About this exercise >>
The expected answer is every line of the material that contains the word "administrativas".

Data supplied >>
-----

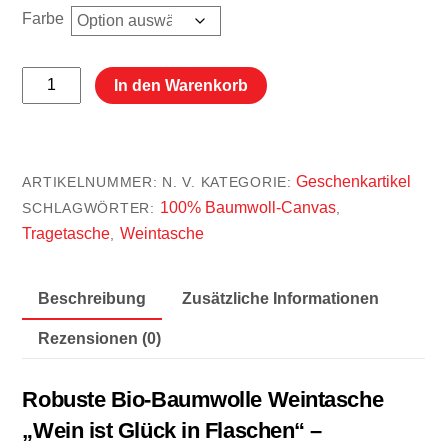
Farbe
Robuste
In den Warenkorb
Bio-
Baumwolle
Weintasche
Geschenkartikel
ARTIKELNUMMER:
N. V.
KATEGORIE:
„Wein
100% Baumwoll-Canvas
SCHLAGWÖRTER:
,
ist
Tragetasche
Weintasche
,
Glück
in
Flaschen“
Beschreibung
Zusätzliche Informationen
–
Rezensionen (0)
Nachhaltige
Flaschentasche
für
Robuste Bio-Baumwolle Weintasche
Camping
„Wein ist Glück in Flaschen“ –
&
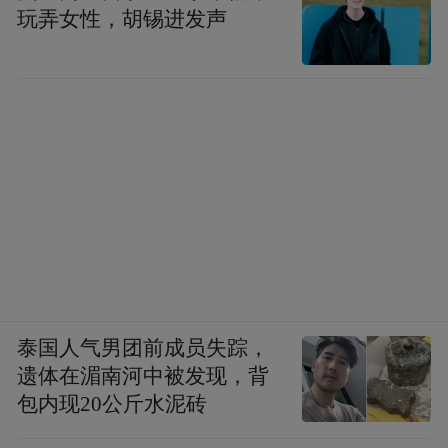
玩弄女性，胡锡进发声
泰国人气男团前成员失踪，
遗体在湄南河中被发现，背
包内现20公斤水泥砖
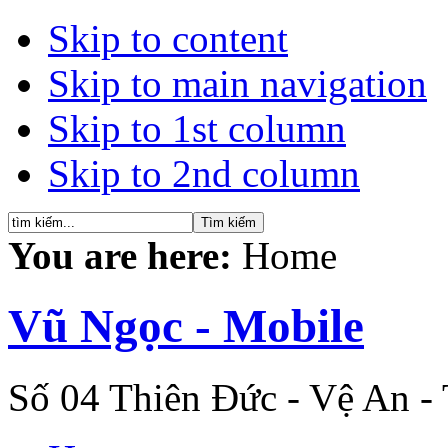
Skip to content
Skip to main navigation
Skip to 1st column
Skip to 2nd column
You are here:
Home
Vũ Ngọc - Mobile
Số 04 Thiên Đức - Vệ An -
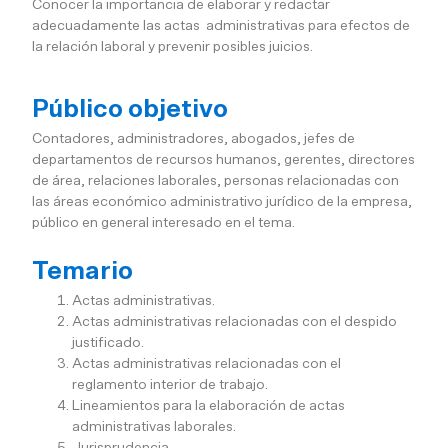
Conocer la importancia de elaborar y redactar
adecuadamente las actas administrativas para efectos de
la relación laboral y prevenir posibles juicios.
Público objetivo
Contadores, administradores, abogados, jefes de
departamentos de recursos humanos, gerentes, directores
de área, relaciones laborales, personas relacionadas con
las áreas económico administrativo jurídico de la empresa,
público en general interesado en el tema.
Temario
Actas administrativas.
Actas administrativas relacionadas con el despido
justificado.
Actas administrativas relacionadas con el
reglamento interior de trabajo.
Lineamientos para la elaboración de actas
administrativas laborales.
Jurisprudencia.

-----

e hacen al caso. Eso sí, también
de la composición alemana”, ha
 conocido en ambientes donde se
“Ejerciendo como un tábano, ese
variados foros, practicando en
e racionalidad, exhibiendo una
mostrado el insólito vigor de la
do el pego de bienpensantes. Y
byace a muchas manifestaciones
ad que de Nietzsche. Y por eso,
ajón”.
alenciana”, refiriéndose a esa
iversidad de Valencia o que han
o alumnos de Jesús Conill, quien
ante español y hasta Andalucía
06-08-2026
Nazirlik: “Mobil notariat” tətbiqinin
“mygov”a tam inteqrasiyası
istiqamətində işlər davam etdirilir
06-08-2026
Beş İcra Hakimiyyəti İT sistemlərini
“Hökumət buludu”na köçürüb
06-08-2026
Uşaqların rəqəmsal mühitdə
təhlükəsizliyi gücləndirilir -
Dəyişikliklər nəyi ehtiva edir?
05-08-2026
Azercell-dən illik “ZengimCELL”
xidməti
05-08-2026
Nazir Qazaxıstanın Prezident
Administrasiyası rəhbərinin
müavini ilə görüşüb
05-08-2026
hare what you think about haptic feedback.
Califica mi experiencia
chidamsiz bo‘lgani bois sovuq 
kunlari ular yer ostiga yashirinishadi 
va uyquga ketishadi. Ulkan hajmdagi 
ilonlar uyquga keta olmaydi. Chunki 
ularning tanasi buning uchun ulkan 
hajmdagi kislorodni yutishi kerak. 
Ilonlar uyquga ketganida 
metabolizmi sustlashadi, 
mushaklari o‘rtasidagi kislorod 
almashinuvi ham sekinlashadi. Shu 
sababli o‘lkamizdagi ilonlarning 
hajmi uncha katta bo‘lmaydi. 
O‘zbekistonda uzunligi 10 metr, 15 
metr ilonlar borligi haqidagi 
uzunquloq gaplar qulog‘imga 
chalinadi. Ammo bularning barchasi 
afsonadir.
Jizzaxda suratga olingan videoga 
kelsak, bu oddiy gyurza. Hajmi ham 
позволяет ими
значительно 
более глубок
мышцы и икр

-----

Written solution >>
adecuadamente las actas administrativas para efectos de
Actas administrativas.
Actas administrativas relacionadas con el despido
Actas administrativas relacionadas con el
administrativas laborales.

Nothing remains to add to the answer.